TECHNOLOGICAL MARCH There is no denying that we live in a technological world. You can resist using a cell phone, opt for the public library over the Internet or play your games on slabs of cardboard manufactured by Hasbro instead of the XBox, but technology marches on. Nikon just announced that it will stop production on 99 percent of its analog cameras, switching over to almost an entire digital line (with the exception of its F6 line) and Kodak will stop producing black-and-white photo paper at the start of this year.
CENTURY-OLD CELL PHONE TAX One area where technology has not marched forward is with our cell phone taxes. Ever try deciphering where that additional money tacked onto your already-bloated bill is going? Here is some help: The Spanish American War. According to NewsNet5 from Ohio, there is a 3-percent fee on every cell phone bill in America that acts as a federal excise tax to fund a war that ended 107 years ago. Check the article out for yourself at: www.newsnet5.com/money/6180216/detail.html
EVIL ELMO It appears that a hacker hit a most unlikely technological target, a talking Elmo book named Potty Time with Elmo, according to Local6.com. Instead of hearing the high-pitched voice of the Sesame Street character say, “Who wants to try to go potty?” toddlers hitting a button in this multimedia book adorned with porcelain receptacles and toilet paper images hear, “Who wants to die?” Most parents are having a difficult time appreciating this unusual prank.
WIRED IN CHICO Few will argue, outside of a handful of religious fanatics and technophobes, the point that the Internet has made our lives better. Sure, print pornographers and the music industry had to redesign their business plans, but cities across the nation are embracing the advances of the World Wide Web by setting up free Wi-Fi hotspots in public places like parks and baseball stadiums. Meanwhile, private companies, mostly coffee shops, realize free Internet access attracts latte drinkers and the cost for wireless hardware and DSL bills are well worth the returns. That is, except in Chico. For the most part, Chico is a bit behind the hotspot curve and, if you are reading this column, I assume you are in favor of more hotspots in our hometown. I have a favor to ask of you my tech geek readers: Help me find out who has public wireless Internet service here in Chico. Just let me know via e-mail and include how much they charge (if anything). I want to let CN&R readers know who is already set up for public Wi-Fi and I want to help those who are not to get there. Full report next month; log on.

____

:: ACTIVITY A ::
Rewrite the stretch of the technology column from "TECHNOLOGICAL MARCH There" through "of this year.", replacing "Kodak" with "Fujifilm".
:: ACTIVITY B ::
List every section heading in the technology column.
None of the tasks concern the items.

____

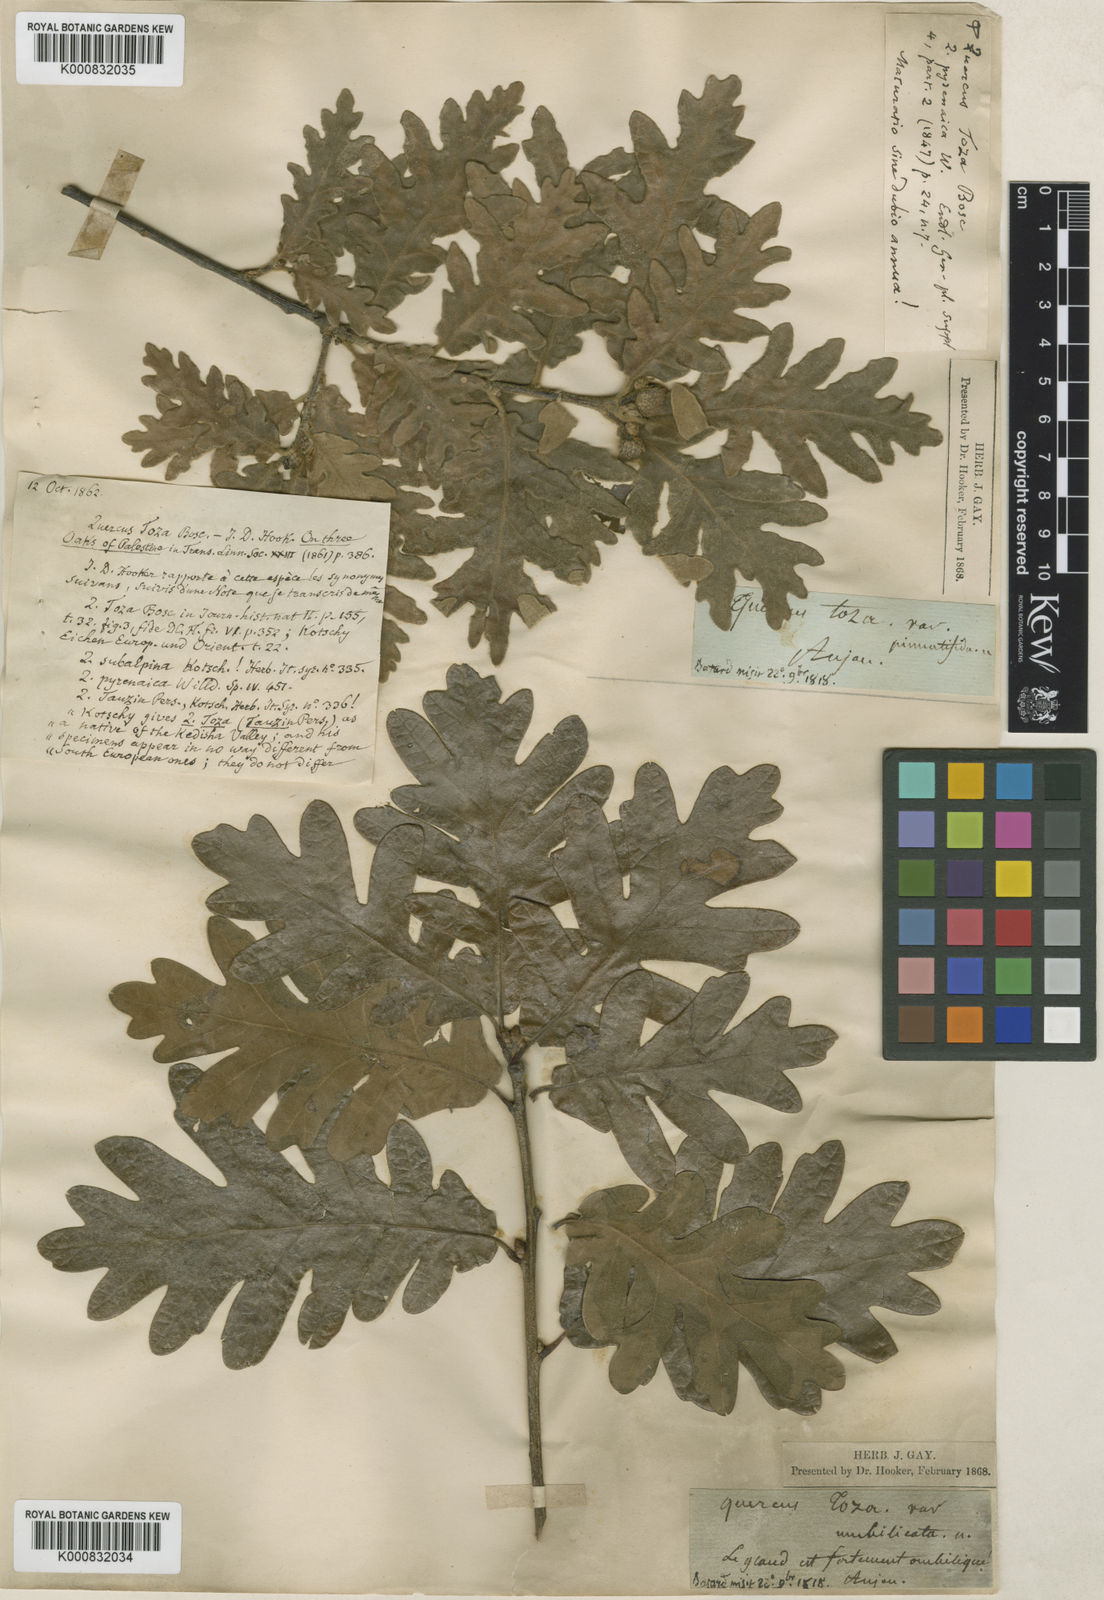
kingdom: Plantae
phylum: Tracheophyta
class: Magnoliopsida
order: Fagales
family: Fagaceae
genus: Quercus
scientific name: Quercus pyrenaica
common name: Pyrenean oak
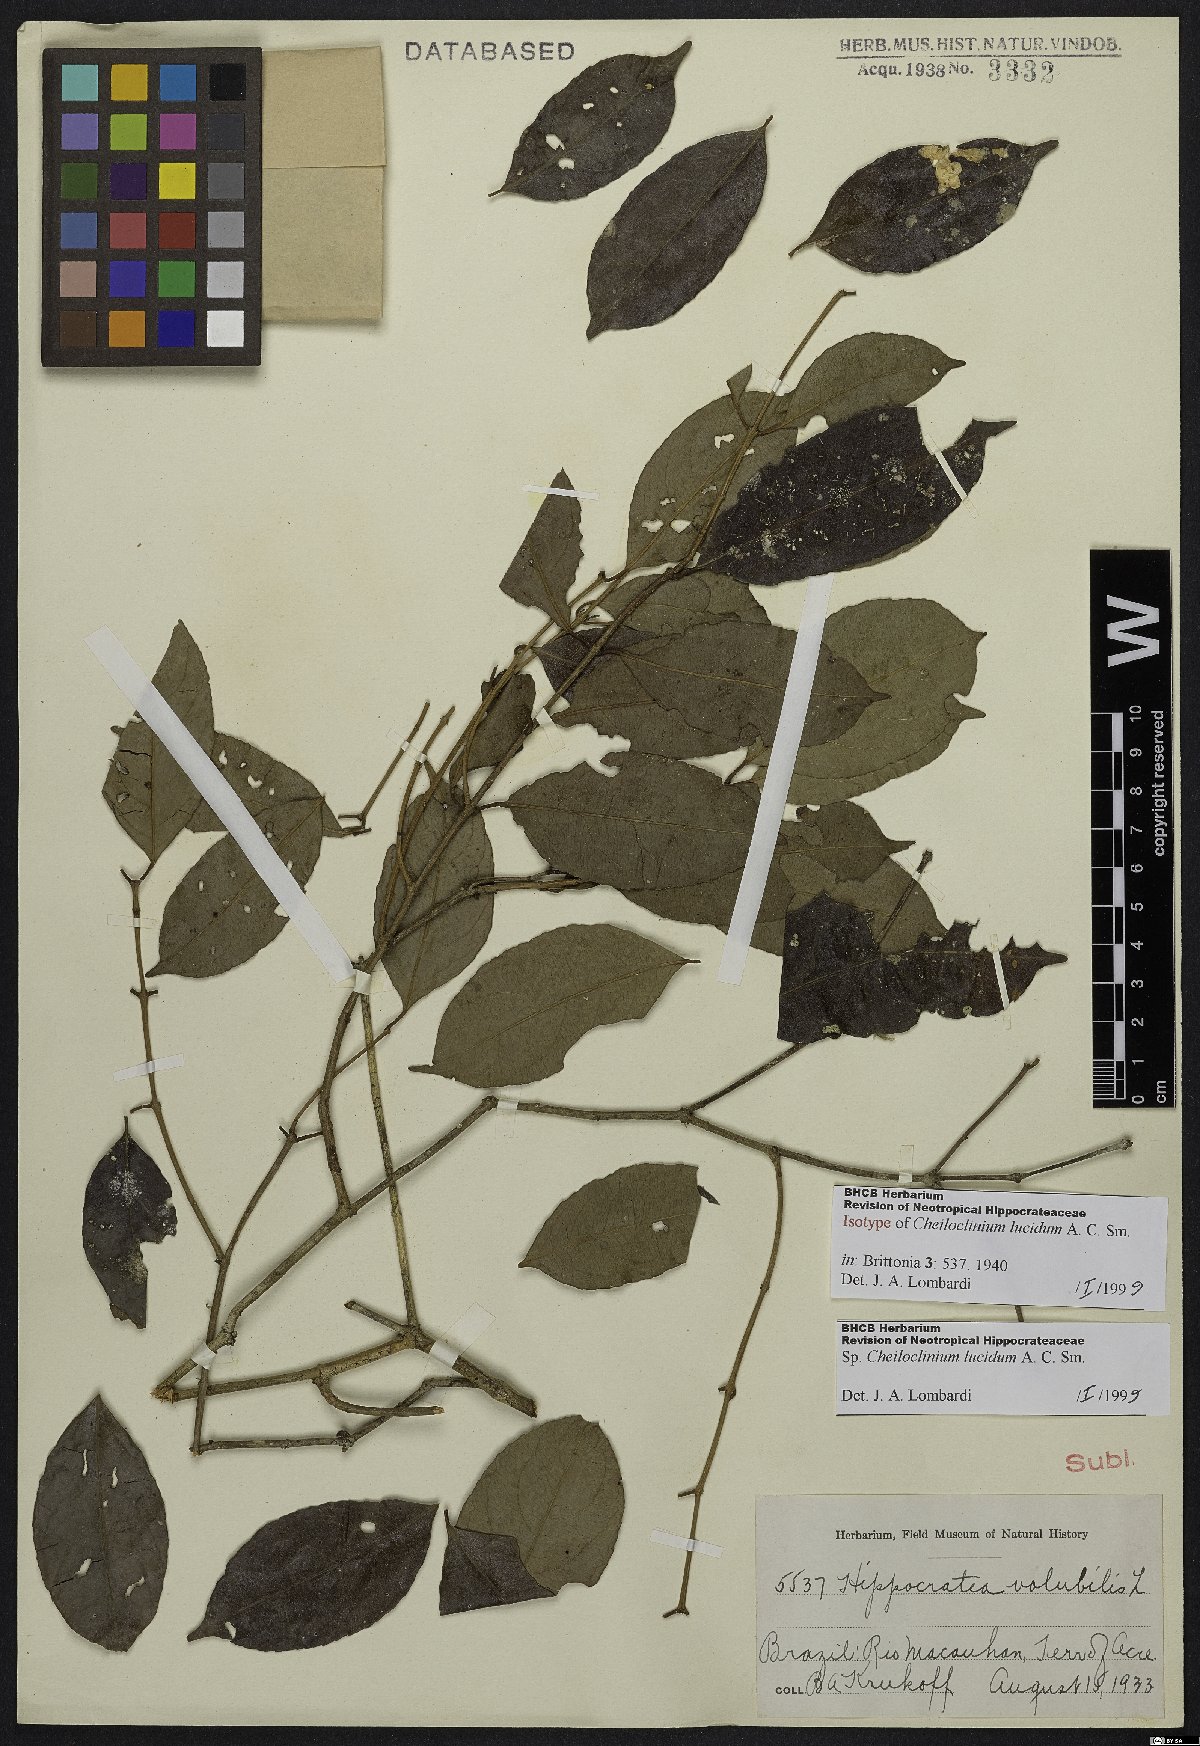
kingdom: Plantae
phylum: Tracheophyta
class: Magnoliopsida
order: Celastrales
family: Celastraceae
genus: Cheiloclinium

____

:: OUTPUT A ::
TECHNOLOGICAL MARCH There is no denying that we live in a technological world. You can resist using a cell phone, opt for the public library over the Internet or play your games on slabs of cardboard manufactured by Hasbro instead of the XBox, but technology marches on. Nikon just announced that it will stop production on 99 percent of its analog cameras, switching over to almost an entire digital line (with the exception of its F6 line) and Fujifilm will stop producing black-and-white photo paper at the start of this year.

:: OUTPUT B ::
TECHNOLOGICAL MARCH
CENTURY-OLD CELL PHONE TAX
EVIL ELMO
WIRED IN CHICO